The Other Side of Silence by Margaret Mahy

I chose this book, published in 1995, because I was looking for another book by the same author because Ms. Mahy is a New Zealander. (We’re studying Australia and New Zealand right now.) I finished it because, in spite of the stretch to my powers of imagination in believing some elements of the plot, the characters and some of the ideas expressed were intriguing and memorable.

Contact! Somewhere in my head all sorts of wheels and cogs began to spin and engage, pushing one another round and round. Miss Credence must have read this story when she was a child, and it had been like a turning cogwheel pushing other wheels in her head. Its energy flowed from wheel to wheel (that’s how stories worked for me, too), and Miss Credence had produced a story that was all her own.

Yes! That’s how stories work for me, too.

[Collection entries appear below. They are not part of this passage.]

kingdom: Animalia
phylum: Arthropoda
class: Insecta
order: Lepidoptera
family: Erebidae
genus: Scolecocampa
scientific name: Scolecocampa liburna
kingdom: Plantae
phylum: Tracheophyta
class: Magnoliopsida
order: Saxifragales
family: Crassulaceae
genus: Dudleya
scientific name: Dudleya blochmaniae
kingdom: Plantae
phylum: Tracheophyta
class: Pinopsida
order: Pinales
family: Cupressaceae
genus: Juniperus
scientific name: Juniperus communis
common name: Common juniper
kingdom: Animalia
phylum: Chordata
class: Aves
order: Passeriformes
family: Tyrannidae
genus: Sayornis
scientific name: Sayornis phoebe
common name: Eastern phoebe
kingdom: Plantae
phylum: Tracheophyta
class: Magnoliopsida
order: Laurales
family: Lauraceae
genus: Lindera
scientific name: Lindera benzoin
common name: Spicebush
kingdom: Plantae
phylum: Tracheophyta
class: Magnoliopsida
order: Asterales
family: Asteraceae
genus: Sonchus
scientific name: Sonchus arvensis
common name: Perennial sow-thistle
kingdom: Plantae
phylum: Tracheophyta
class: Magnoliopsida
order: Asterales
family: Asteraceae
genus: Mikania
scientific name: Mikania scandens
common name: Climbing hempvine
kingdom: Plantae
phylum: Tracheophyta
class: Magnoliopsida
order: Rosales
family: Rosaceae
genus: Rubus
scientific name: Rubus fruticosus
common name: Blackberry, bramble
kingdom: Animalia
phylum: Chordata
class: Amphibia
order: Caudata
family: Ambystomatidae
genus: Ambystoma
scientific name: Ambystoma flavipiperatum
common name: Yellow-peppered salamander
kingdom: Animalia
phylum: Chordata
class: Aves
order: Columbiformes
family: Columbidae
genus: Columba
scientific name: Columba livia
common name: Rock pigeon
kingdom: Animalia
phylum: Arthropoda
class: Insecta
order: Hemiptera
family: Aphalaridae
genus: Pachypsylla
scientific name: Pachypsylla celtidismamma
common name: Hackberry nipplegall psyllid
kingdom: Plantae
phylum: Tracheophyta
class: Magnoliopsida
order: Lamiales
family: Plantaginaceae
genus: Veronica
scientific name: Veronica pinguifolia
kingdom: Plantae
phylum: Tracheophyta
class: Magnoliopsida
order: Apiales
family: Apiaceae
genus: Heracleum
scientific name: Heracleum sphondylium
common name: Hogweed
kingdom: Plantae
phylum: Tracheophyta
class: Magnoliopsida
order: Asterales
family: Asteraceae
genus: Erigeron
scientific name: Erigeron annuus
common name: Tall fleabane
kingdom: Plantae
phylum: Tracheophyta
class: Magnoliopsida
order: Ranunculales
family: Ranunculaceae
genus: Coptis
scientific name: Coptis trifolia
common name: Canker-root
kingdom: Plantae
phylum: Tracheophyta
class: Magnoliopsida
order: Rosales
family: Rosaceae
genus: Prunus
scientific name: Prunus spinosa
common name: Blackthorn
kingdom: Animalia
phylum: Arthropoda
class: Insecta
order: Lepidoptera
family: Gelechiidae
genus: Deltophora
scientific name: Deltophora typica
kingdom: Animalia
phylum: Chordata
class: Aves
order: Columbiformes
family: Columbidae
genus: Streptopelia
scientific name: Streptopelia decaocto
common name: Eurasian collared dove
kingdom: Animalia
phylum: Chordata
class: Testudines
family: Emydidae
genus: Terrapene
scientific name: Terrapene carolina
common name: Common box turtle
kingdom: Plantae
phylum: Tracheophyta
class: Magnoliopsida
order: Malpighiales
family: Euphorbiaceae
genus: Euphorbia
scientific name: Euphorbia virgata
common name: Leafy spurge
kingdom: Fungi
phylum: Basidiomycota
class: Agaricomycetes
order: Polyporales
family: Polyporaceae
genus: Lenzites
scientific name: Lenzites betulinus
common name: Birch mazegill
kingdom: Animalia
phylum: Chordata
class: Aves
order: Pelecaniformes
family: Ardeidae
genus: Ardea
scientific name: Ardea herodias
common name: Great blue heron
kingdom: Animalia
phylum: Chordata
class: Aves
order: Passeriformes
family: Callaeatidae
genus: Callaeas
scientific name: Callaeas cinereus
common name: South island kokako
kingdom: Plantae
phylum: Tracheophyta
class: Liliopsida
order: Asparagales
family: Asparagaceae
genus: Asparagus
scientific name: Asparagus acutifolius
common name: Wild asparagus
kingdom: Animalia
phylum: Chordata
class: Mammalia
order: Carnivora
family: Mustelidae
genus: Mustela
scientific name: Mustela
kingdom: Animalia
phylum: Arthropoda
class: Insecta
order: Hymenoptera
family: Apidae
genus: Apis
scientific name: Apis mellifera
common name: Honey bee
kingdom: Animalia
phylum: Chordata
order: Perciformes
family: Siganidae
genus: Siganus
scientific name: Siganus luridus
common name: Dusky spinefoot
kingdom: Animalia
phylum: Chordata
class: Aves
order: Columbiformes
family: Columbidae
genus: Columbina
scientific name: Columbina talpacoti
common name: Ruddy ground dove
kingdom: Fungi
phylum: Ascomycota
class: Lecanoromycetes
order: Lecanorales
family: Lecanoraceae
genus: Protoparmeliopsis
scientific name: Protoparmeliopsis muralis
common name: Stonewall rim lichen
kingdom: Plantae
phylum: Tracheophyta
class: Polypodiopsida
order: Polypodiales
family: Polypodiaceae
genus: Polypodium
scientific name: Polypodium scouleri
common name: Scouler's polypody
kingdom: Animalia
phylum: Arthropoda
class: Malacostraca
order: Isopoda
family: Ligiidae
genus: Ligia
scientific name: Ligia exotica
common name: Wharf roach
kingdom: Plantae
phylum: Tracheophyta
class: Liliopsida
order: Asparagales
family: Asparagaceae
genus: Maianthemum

I find somethng in a story, or maybe the whole story, and it pushes some other half-remembered story element, and the whole thing becomes a part of My Story. I would have loved this book for this description of the power of story if for no other reason.

Hero, the narrator of The Other Side of Silence, is on the other side because she’s a twelve year old elective mute; she doesn’t talk, except privately and infrequently to her older brother.

I almost never spoke. I had somehow magicked myself into silence. All the same, even in the heart of my silence, I was still a word child. . . .
I have already said that, though I didn’t talk, I was a word child. But in my family we were all word people. . . .
Supposing I had been turned into a book back then I would have wanted to turn into The Jungle Book, the story of Mowgli, a boy who lived in the jungle and talked the language of the animals. Or I might just have made do with The Secret Garden.

Aren’t you already becoming fond of Hero? Then, there’s her family. Annie, Hero’s mother, writes books about children and chid rearing and supports the family with her books and her speaking at educational conferences. Mike, Hero’s dad, keeps the house and enjoys doing so, even if his mother, Hero’s grandmother, is appalled that her son is wasting his intelligence and potential on a job as a homemaker. Hero’s big brother, Athol, spends his time reading and pretending to be absorbed in his studies while he takes in everything that goes on in the family. Her little sister, Sapphira, carries her book with her everywhere with her, Mrs. Byrne’s DIctionary of Unusual, Obscure, and Preposterous Words. She’s memorizing all the words in the book.

The story really begins with two incidents: Hero falls out of a tree into Miss Credence’s garden, and Hero’s older sister, GIinevra, comes home after “four years of vanishment.” These two seemingly unrelated occurences begin a chain of events that will eventually reconcile the two lives Hero believes she lives, her True Life with her family and and in relation to the outside world and her Real Life, a story that Hero lives inside herself and in her own thoughts.

I recommend the book, although the plot’s a bit outlandish. Hero’s family is somewhat out of the ordinary, too. Elective mutes don’t narrate their own books too often either, I would imagine. Still, it’s a great ride.